Hasil yang diperoleh pada percobaan ini setelah dibandingan dengan literatur
yaitu telah sesuai dengan literatur, dimana apabila larutan Cu2+ direaksikan dengan
EDTA akan terbentuk kompleks Cu-EDTA yang berwarna biru pudar dan besarnya
absorbansi berbanding lurus dengan pertambahan volume EDTA (Rival, H, 1995).
VII.KESIMPULAN
Berdasarkan percobaan yang telah dilakukan maka dapat disimpulkan bahwa
titrasi fotometri adalah titrasi yang dipakai untuk mengukur kandungan suatu zat
dalam campuran dengan mengukur absorbansinya. Volume EDTA yang digunakan
dalam percobaan ini sebanyak 8 mL dan volume Cu2+ yang diperlukan dalam
percobaan ini yaitu 3,5 mL
Hasil pengamatan dari pengukuran %T menggunakan spektronik 20 dengan
panjang gelombang 745 nm dan volume EDTA yang telah ditambahkan secara
berturut – turut dari 0 mL – 8 mL diperoleh %T secara berturut – turut yaitu 81%,
68%, 57%, 55%, 49%, 48%, 47%, 45%, 43% dan diperoleh hasil volume Cu adalah
3,5 mL.
DAFTRAR PUSTAKA

Basset, J. dkk. (1994). Kimia Analisis Kuantitatif Anorganik. Jakarta: Penerbit buku
kedokteran EGC.

Harjadi, W. (1993). Ilmu Kimia Analitik Dasar. Jakarta: PT Gramedia.

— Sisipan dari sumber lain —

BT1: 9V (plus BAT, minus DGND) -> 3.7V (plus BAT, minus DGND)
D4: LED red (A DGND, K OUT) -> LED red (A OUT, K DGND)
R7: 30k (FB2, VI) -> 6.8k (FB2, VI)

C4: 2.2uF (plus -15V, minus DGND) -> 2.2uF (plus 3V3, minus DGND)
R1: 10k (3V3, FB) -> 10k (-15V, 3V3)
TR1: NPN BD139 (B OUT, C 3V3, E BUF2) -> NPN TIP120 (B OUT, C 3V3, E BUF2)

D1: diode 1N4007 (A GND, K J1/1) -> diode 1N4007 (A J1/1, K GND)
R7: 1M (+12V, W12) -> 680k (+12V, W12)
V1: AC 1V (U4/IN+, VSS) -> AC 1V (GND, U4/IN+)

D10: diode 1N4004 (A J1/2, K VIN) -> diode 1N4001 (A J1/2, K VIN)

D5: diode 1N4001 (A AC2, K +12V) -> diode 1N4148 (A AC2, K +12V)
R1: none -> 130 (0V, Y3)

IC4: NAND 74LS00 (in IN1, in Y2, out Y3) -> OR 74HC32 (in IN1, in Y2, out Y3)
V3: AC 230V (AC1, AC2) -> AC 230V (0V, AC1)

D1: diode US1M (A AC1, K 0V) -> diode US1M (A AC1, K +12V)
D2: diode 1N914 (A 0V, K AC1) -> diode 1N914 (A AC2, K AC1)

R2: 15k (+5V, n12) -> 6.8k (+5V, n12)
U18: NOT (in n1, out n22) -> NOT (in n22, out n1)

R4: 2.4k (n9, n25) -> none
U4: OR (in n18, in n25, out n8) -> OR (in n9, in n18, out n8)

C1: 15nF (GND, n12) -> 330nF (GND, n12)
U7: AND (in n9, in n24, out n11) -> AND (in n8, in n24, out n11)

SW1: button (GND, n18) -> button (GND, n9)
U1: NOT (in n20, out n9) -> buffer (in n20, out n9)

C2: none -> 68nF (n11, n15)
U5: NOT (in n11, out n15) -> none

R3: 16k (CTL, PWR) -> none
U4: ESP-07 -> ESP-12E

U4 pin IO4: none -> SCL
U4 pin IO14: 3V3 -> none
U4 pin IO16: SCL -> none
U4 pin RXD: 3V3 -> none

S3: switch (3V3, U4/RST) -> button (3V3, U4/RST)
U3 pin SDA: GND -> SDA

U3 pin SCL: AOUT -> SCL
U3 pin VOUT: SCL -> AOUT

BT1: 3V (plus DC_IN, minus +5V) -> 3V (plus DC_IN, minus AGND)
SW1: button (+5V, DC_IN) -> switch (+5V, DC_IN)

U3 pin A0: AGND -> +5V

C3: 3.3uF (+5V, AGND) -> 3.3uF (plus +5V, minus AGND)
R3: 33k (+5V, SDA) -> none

Khopkar. (2002). Konsep Dasar Kimia Analitik. Jakarta: UI Press.

Rival, H. (1995). Asas Pemeriksaan Kimia.Jakarta: Ui Press.

Staf Pengajar Kimia Analisis Instrumen. (2019). Penuntun Praktikum Kimia


Analisis Instrumen. Palu: Universitas Tadulako.